Problem statement:
Return the lines of the data below in which the string "RISE" occurs.

== Segment start ==

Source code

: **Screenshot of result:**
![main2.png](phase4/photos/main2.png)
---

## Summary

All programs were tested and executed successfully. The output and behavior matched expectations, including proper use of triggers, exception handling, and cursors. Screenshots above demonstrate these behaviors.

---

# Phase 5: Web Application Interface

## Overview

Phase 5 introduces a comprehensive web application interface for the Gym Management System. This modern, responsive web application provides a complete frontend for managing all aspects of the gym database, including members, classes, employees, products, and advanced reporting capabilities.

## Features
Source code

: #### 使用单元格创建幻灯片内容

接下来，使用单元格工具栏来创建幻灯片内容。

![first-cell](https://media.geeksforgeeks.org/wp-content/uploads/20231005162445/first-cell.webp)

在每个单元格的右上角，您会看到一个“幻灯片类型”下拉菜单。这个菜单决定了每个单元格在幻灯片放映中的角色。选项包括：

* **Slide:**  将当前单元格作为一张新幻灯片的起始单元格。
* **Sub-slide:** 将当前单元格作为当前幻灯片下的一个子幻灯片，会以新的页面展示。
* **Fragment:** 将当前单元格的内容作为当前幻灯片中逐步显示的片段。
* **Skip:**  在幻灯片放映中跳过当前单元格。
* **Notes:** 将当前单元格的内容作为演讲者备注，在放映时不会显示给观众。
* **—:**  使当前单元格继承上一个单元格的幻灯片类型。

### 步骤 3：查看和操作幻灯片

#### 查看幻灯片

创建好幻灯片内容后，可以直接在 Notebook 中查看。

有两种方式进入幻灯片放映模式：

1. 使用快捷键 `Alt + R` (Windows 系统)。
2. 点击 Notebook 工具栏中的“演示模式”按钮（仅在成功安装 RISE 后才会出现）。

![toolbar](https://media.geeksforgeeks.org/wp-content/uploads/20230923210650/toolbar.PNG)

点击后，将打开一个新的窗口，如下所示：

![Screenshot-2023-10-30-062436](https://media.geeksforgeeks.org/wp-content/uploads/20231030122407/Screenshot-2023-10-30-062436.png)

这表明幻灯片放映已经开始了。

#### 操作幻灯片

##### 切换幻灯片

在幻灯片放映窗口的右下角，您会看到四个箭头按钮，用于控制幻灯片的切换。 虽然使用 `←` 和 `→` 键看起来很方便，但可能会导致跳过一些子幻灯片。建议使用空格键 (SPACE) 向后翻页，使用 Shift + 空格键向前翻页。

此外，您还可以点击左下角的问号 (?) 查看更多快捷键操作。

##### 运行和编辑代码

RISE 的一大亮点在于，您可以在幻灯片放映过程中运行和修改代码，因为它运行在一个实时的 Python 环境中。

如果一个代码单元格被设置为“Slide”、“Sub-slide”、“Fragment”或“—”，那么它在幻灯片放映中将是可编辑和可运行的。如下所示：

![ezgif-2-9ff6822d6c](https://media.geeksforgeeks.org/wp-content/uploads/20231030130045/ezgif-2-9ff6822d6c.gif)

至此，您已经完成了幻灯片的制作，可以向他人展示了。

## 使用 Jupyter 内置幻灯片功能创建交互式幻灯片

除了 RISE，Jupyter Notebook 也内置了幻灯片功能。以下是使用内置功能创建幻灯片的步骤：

== Segment end ==

Response:
2. 点击 Notebook 工具栏中的“演示模式”按钮（仅在成功安装 RISE 后才会出现）。
RISE 的一大亮点在于，您可以在幻灯片放映过程中运行和修改代码，因为它运行在一个实时的 Python 环境中。
除了 RISE，Jupyter Notebook 也内置了幻灯片功能。以下是使用内置功能创建幻灯片的步骤：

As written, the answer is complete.